I would probably say cuisine is where I am most comfortable but I have learnt so much in pâtisserie and I am starting to enjoy that more and more as the course goes on and I develop these skills further. I’m just trying to keep an open mind and learn all that I can at the moment and then I will see where that leads.
How have you found working in a kitchen team alongside 15 other students from all over the world?
The group I am in; we all get along great and work really well as a team. It will be interesting to see the new group dynamic as it changes when the groups are mixed up in Intermediate.
As part of the scholarship you’ve been provided accommodation by Londonist, how is it so far?
It’s great, it provides absolutely everything you need - plus the commute is really easy every day.
You’ve been on a first mentorship session with Adam Ashe, what did you gain from this experience?

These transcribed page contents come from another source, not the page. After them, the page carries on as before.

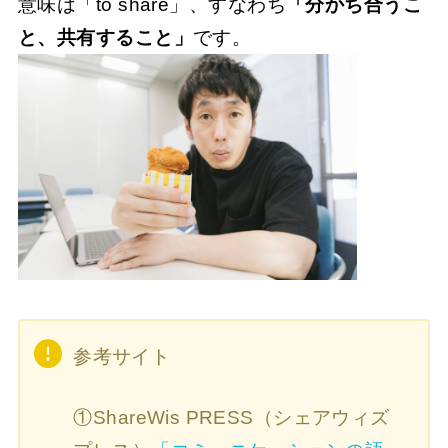
意味は「to share」、すなわち
「分かち合うこ
と、共有すること」
です。
参考サイト
①ShareWis PRESS（シェアウィズ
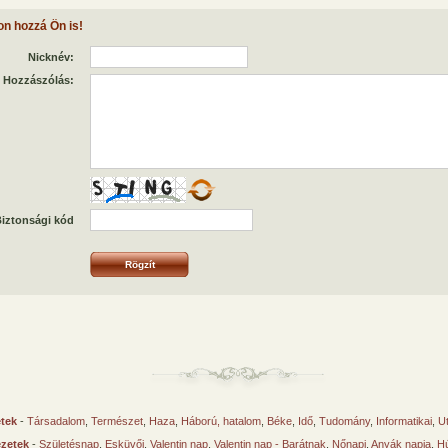
on hozzá Ön is!
Nicknév:
Hozzászólás:
iztonsági kód
etek
-
Társadalom
,
Természet
,
Haza
,
Háború, hatalom
,
Béke
,
Idő
,
Tudomány
,
Informatikai
,
U
ézetek
-
Születésnap
,
Esküvői
,
Valentin nap
,
Valentin nap - Barátnak
,
Nőnapi
,
Anyák napja
,
Hú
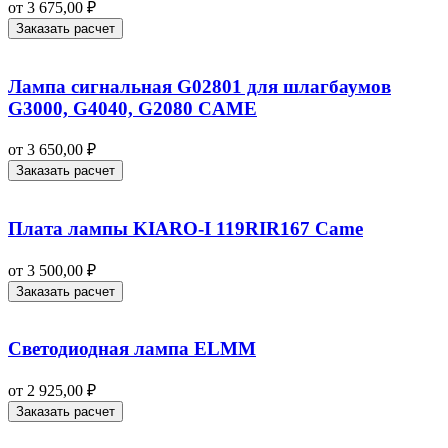
от
3 675,00
₽
Заказать расчет
Лампа сигнальная G02801 для шлагбаумов
G3000, G4040, G2080 CAME
от
3 650,00
₽
Заказать расчет
Плата лампы KIARO-I 119RIR167 Came
от
3 500,00
₽
Заказать расчет
Светодиодная лампа ELMM
от
2 925,00
₽
Заказать расчет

Meeting Adam Ashe was really great, he has so much knowledge, not only of the course at Le Cordon Bleu but the experience he has gained from working in and running restaurants all around the world. He offered me some great advice and is someone who I really look up to.
In a few words, how would you describe your first 3 months at Le Cordon Bleu?
Intense, enriching, fulfilling.
What do you expect for next term when you advance to the Intermediate level?
I expect it to accelerate my knowledge quite quickly and I'm also expecting to learn how to use different, more varied ingredients. I think now that I have had time to get used to everything and I am feeling quite settled, the next few months are going to be even more intense and quite hard work but equally as enjoyable as the Basic level.